/---
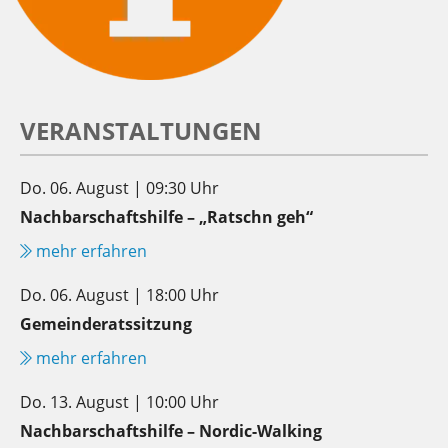
VERANSTALTUNGEN
Do. 06. August | 09:30 Uhr
Nachbarschaftshilfe – „Ratschn geh“
mehr erfahren
Do. 06. August | 18:00 Uhr
Gemeinderatssitzung
mehr erfahren
Do. 13. August | 10:00 Uhr
Nachbarschaftshilfe – Nordic-Walking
\---
Everything in the listing must be restated word for word, except for the pictures.

* _Result of the task_
VERANSTALTUNGEN
Do. 06. August | 09:30 Uhr
Nachbarschaftshilfe – „Ratschn geh“
mehr erfahren
Do. 06. August | 18:00 Uhr
Gemeinderatssitzung
mehr erfahren
Do. 13. August | 10:00 Uhr
Nachbarschaftshilfe – Nordic-Walking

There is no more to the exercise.